Editor's note: This article was originally published on April 26, 2022. It has since been updated.
Living with Crohn's disease is not easy and one of the hardest things about it is the stigma attached to it. A mom of three from Australia wants to change the conversation around Crohn's disease and normalize living with it. Krystal was first diagnosed with Crohn's disease when she was just 15 and she was embarrassed about it as a teen, but now she has not only embraced it but is also raising awareness of the disease and encouraging acceptance. Crohn's disease is a condition of chronic inflammation potentially involving any location of the gastrointestinal tract, according to the Centers for Disease Control and Prevention. Those diagnosed with Crohn's disease find themselves constantly tired.
"How nice is it to push through those boundaries and become a woman or man that has grown and pushed through their own insecurities?! Being the rebellious type has caused me a lot of anxiety but it has also helped me grow and expand my own limitations," she wrote in a recent post. "The more we talk about it, the less shame and lies are out there.
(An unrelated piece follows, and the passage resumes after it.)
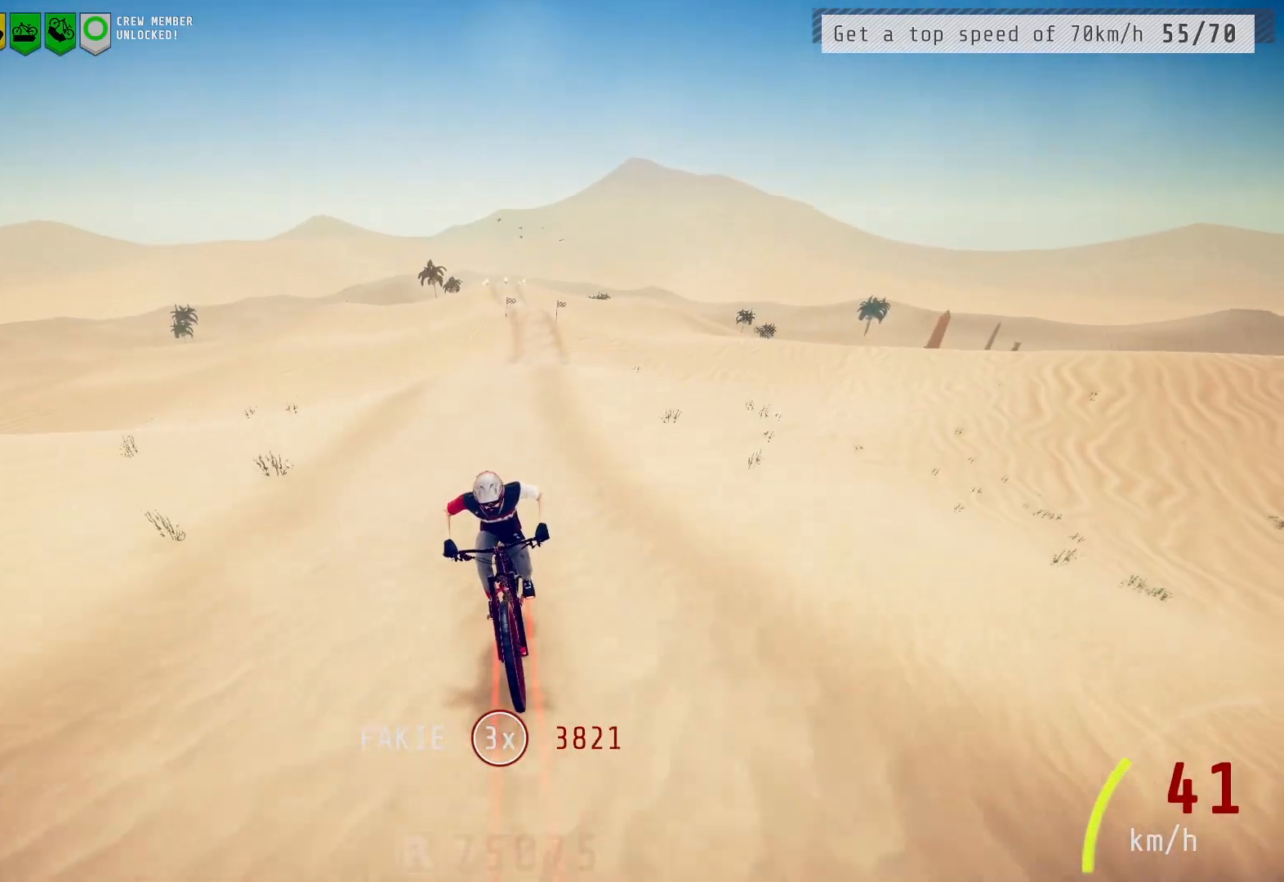
{"buttons": [], "left_stick": "center", "right_stick": "center", "events": [[33, "left_stick", "left"], [117, "left_stick", "center"]]}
The more people can live beautifully and authentically without shrinking themselves." Krystal's Facebook page—Bag Lady Mama—covers her journey and she constantly talks about Crohn's disease and living with it. A big part of the blog is centered around acceptance and self-love. Krystal hails from Perth, Australia. Her Facebook page now boasts of more than 36,000 followers. She was a little taken aback by the response to her Facebook page. "I did expect it to reach Europe and America because I have international friends," she said in an interview with Upworthy. "But I never expected for it to be as expansive as it has been. It's crazy—I actually got recognized at my local shops the other day!"
By the time she was 22, most of her intestinal tract had been damaged by the disease and the doctors decided to enlarge portions of her large and small intestines. For more than a decade, she has been living with a permanent ileostomy—a surgically made opening in the abdominal wall that connects the lower intestine to an ostomy bag. She often posts pictures of her scars and the bag to remove the stigma surrounding Crohn's disease. Self-acceptance was always the first step for Krystal. "When I was first diagnosed, I was very uncomfortable. I would be in tears uncomfortable if someone had to go to the toilet after me. ... And when you're young, it's embarrassing and it's pretty f*cking horrific. It's been slow progress, but I just kind of got sick of caring. Like, who gives a f*ck, it is what it is, I can't do anything about it," she said.
Krystal says removing her rectum helped alleviate a lot of her embarrassment and once her permanent ostomy was in place, many of her symptoms were alleviated, and "number 2" became more matter-of-fact than anything else. Krystal has since been focusing on reclaiming her sexiness and self-confidence. It changed her outlook on life completely. "When we look at other women, we don't see the same flaws that we see in ourselves. And I've had to retrain myself to see myself the way others might see me, to not notice the finer intricacies that I see on myself. Other people don't see the sh*t what we see."
She also regularly posts fashion tips for other women with Crohn's and has merchandise centered around breaking the stigma. When asked what she wanted to say to others struggling with Crohn's, she didn't want to sugarcoat it at all. "We have earned that right to f*cking hate the world," she said. "We are entitled to f*cking be angry and to be sad and to have bad days. If you need to feel sorry for yourself, then feel sorry for yourself. But then pick yourself up and keep going." She's proud of herself, her body and her bag and she's got a hashtag to embody that: #bagbitchesrock.